The part was designed with 2 mm thick walls and a number of support structures so the box could be handled roughly without risk of damaging it. Channels passed through the bottoms of these support structures so the wax could flow evenly throughout them. A central tunnel passed completely through the carrier, providing space for the Radiacode and activation material to be housed. SLA resin was chosen for its thermal resistance, allowing the wax to be cast directly inside.
Once the part had cured I began melting the paraffin wax and filled the carrier to the top. The volume of wax shrunk considerably as it began to solidify, so I would periodically stab a hole through the top surface and pour new wax overtop of it.
Here is an image of the moderator right after I had finished casting. The carrier was then cleaned up and the wax was shaved flush to the top surface. After completion, the carrier was inserted into the castle as pictured here. The moderating materials of this assembly consist of PLA, Photo-resin, and Paraffin wax. The thickness of materials between the first wall and the activation sample are as follows: 0.4 cm photo-resin, 1 cm PLA, and 4.1 cm of paraffin wax. Unfortunately, the effectiveness of the PLA and photo-resin are not known to me. They will not perform to the same degree as the paraffin wax, but they do contain significant amounts of hydrogen.
Adding the three materials together I'm probably still a bit on the low end for neutron thermalization, but that's all the space I have available within the castle. I believe it should be sufficient for these experiments.
Indium was chosen to be the activation material for the large number of photo-peaks from In-116m1 decay at a wide range of energies. A one-ounce ingot of the metal was hammered over an anvil to produce a round about 1" in diameter. A mock-up of my Radiacode was then 3D-printed, and the round was hammered over the end of it and shaped into a cap. The sample weighed in at 24.63 grams once completed. The indium cap was inserted over the portion of the scintillation detector that housed the crystal, which provided a perfect fit.
Image of the Indium cap over the Radiacode-102 The Radiacode and Indium cap placed within the moderator Having finished constructing the assembly, I inserted the Radiacode and Indium target into the moderator and placed the lid back on the castle.

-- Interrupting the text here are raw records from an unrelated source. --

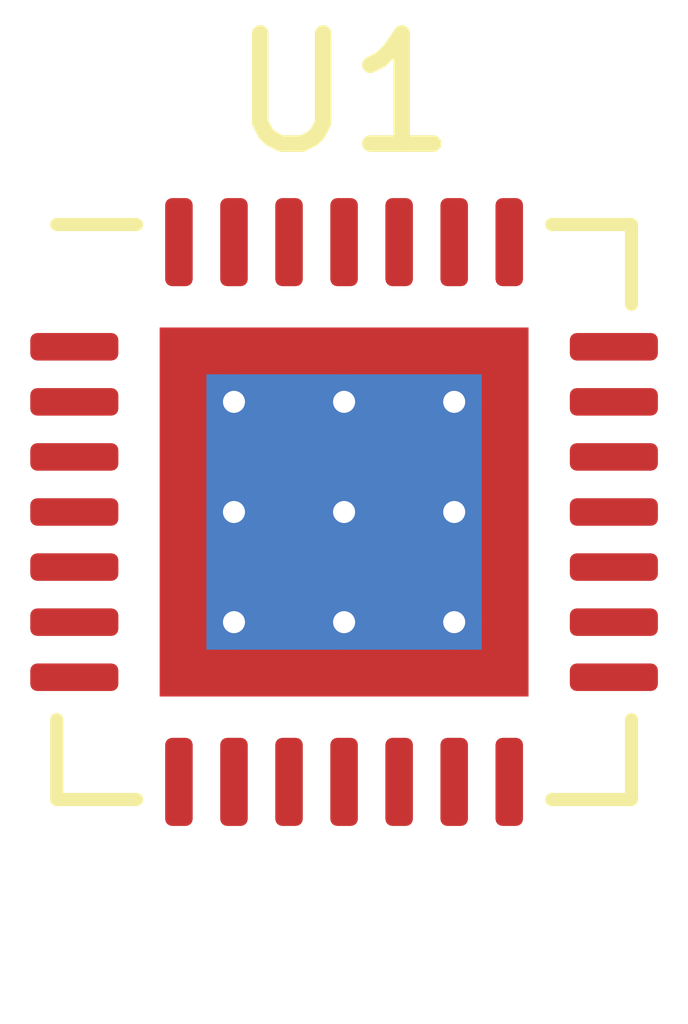
<source format=kicad_pcb>
(kicad_pcb (version 20211014) (generator pcbnew)

  (general
    (thickness 1.6)
  )

  (paper "A4")
  (layers
    (0 "F.Cu" signal)
    (31 "B.Cu" signal)
    (32 "B.Adhes" user "B.Adhesive")
    (33 "F.Adhes" user "F.Adhesive")
    (34 "B.Paste" user)
    (35 "F.Paste" user)
    (36 "B.SilkS" user "B.Silkscreen")
    (37 "F.SilkS" user "F.Silkscreen")
    (38 "B.Mask" user)
    (39 "F.Mask" user)
    (40 "Dwgs.User" user "User.Drawings")
    (41 "Cmts.User" user "User.Comments")
    (42 "Eco1.User" user "User.Eco1")
    (43 "Eco2.User" user "User.Eco2")
    (44 "Edge.Cuts" user)
    (45 "Margin" user)
    (46 "B.CrtYd" user "B.Courtyard")
    (47 "F.CrtYd" user "F.Courtyard")
    (48 "B.Fab" user)
    (49 "F.Fab" user)
  )

  (setup
    (pad_to_mask_clearance 0)
    (pcbplotparams
      (layerselection 0x00010fc_ffffffff)
      (disableapertmacros false)
      (usegerberextensions false)
      (usegerberattributes true)
      (usegerberadvancedattributes true)
      (creategerberjobfile true)
      (svguseinch false)
      (svgprecision 6)
      (excludeedgelayer true)
      (plotframeref false)
      (viasonmask false)
      (mode 1)
      (useauxorigin false)
      (hpglpennumber 1)
      (hpglpenspeed 20)
      (hpglpendiameter 15.000000)
      (dxfpolygonmode true)
      (dxfimperialunits true)
      (dxfusepcbnewfont true)
      (psnegative false)
      (psa4output false)
      (plotreference true)
      (plotvalue true)
      (plotinvisibletext false)
      (sketchpadsonfab false)
      (subtractmaskfromsilk false)
      (outputformat 1)
      (mirror false)
      (drillshape 1)
      (scaleselection 1)
      (outputdirectory "")
    )
  )

  (net 0 "")
  (net 1 "Net-(U1-Pad2)")
  (net 2 "Net-(U1-Pad28)")
  (net 3 "Net-(U1-Pad27)")
  (net 4 "Net-(U1-Pad26)")
  (net 5 "Net-(U1-Pad25)")
  (net 6 "Net-(U1-Pad24)")
  (net 7 "Net-(U1-Pad23)")
  (net 8 "Net-(U1-Pad22)")
  (net 9 "Net-(U1-Pad21)")
  (net 10 "Net-(U1-Pad20)")
  (net 11 "Net-(U1-Pad19)")
  (net 12 "Net-(U1-Pad18)")
  (net 13 "Net-(U1-Pad17)")
  (net 14 "Net-(U1-Pad16)")
  (net 15 "Net-(U1-Pad15)")
  (net 16 "Net-(U1-Pad14)")
  (net 17 "Net-(U1-Pad13)")
  (net 18 "Net-(U1-Pad12)")
  (net 19 "Net-(U1-Pad11)")
  (net 20 "Net-(U1-Pad10)")
  (net 21 "Net-(U1-Pad9)")
  (net 22 "Net-(U1-Pad8)")
  (net 23 "Net-(U1-Pad7)")
  (net 24 "Net-(U1-Pad5)")
  (net 25 "Net-(U1-Pad4)")
  (net 26 "Net-(U1-Pad3)")
  (net 27 "Net-(U1-Pad1)")

  (footprint "Package_DFN_QFN:QFN-28-1EP_5x5mm_P0.5mm_EP3.35x3.35mm_ThermalVias" (layer "F.Cu") (at 112.903 67.6148))

)

</source>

The counter was left collecting background data for the next day, just to ensure there weren't any unexpected sources of noise in the measurement.
To my surprise, a photopeak was in fact waiting for me when I returned. Comparing it to the normal background for my castle, a prominent peak had formed between 20 and 30 KeV. I was confused by the nature of the source for a moment, but soon realized it might have been fluorescence from the Indium. Sure enough, I looked up Indium's characteristics X-Rays and it fluoresces at 24 and 27 KeV.
1.5 day spectrum of the Indium sample shown in orange and the typical lead castle background in green. This was fairly unexpected, I knew the whole point of Z-grading the walls was to remove outside sources of X-Ray fluorescence from inside the chamber, but I never thought it would reduce them to such an extent that characteristic X-rays could be measured using nothing but background radiation as the X-ray energy source.
While I find it interesting that the characteristic X-rays are visible, the poor definition and sensitivity of the Radiacode for signals in the low KeV range render it unsuitable for reliably identifying elements in this manner.
That all aside, it would appear as though I have everything ready for next week's experiment. I'll be performing control measurements Friday night and will activate Indium during the Saturday demonstration run. Data collected during these runs will be added to this post in the days following the event.